City: Forest Service Angora fire recovery plan ‘inadequate’
Recognizing the delicate balance of nature following the Angora fire, the city pushed hard on initiatives to keep South Lake Tahoe safe from fire in summer and rain in winter.
During a debriefing, the council heard concerns from its public works director regarding the extent of rehabilitation planned by the U.S. Forest Service. John Greenhut told council members that the federal agency’s efforts announced last week don’t go far enough to reduce the risk of fire and flood. The Angora fire consumed 254 homes in the North Upper Truckee and Tahoe Mountain neighborhoods, charred 3,100 acres, cost $12 million to fight, and caused an estimated $160 million damage.
Also Tuesday, U.S. Sen. Dianne Feinstein, D-Calif., called for the Forest Service and Tahoe Regional Planning Agency to re-evaluate the permitting process relative to tree removal and fuel reduction.

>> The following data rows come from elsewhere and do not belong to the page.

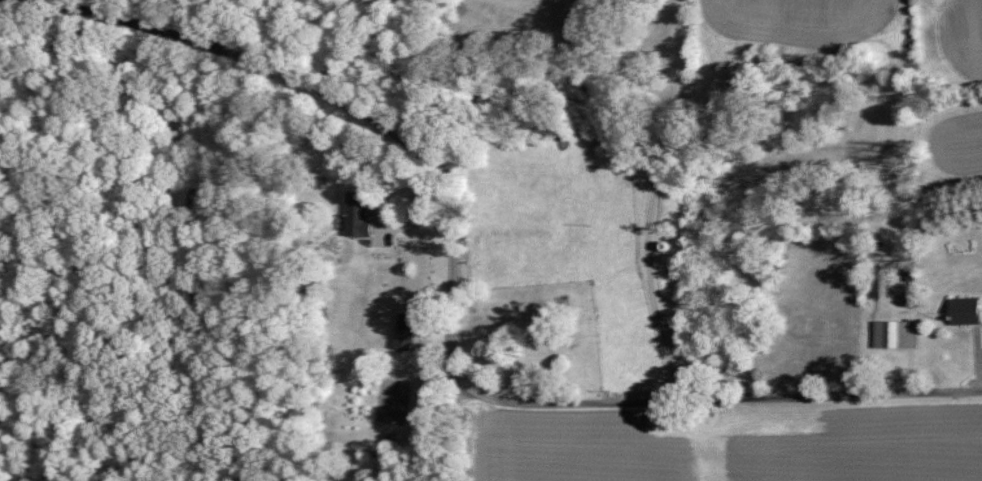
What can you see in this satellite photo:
road: (662, 201)
building: (356, 215)
building: (964, 311)
road: (450, 321)
building: (404, 331)
building: (893, 335)
road: (447, 428)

Both agencies have pledged to review policies.
Greenhut called the initial report of the Lake Tahoe Basin Management Unit’s Burn Area Emergency Response (BAER) “inadequate.” He said in a harsh winter, a thick paste could carry burn debris down the slopes and into drains, causing clogs. He pinpointed areas of jeopardy as a down-slope site west of South Tahoe High School and another west of Gardner Street.
“If we get heavy debris flow, we won’t have time to react,” he said.
He was joined by a worried City Council, with some members cringing over the thought of winter storms like that of New Year’s Eve 2005 — which caused about $9 million in damage to El Dorado County.
But LTBMU Supervisor Teri Marceron and BAER team hydrologist Stephanie Heller assured the council the report represents an early phase of work in the fire zone, and the team developed a computer model based on its geologist’s assessment.
“There will be some debris flow. We can’t stop all of it,” Heller said.
“All models fall short of reality,” Councilman Bill Crawford said. “This needs to be tested in the field.”
Mayor Kathay Lovell concurred, asking if the model creators considered a wet winter. The model was set by effects of the two- to five-year storm. The New Year’s Eve flood was a 50-year event.
The U.S. Forest Service has scheduled a three-tiered, $2.2 million recovery plan for the Angora fire including fire suppression, the current “temporary emergency” rehabilitation, and long-term recovery focusing on revegetation, stream restoration, and hazard tree cutting, Marceron outlined.
The plan concentrates on 20 percent — equal to 636 acres — of the “high burn area.” Fire fuel reduction treatment involves taking mechanical devices like chain saws into stream environment zones.
“We’ve never done that before,” Marceron told the council.
The sensitive areas have been off-limits to these methods of thinning because of their impact on lake clarity, prompting a backlash among residents over a perceived stifling bureaucracy in the basin.
In particular, the Lahontan Water Board has issued stricter water quality control guidelines for the city to follow. City officials are also concerned increased storm water runoff will make the government vulnerable to fines.
Feinstein asked the Forest Service — which owns 80 percent of the land around the basin — and TRPA to streamline the process to implement the forest management plan. She wrote to Forest Service Chief Gale Kimbell and TRPA Executive Director John Singlaub to see to the changes.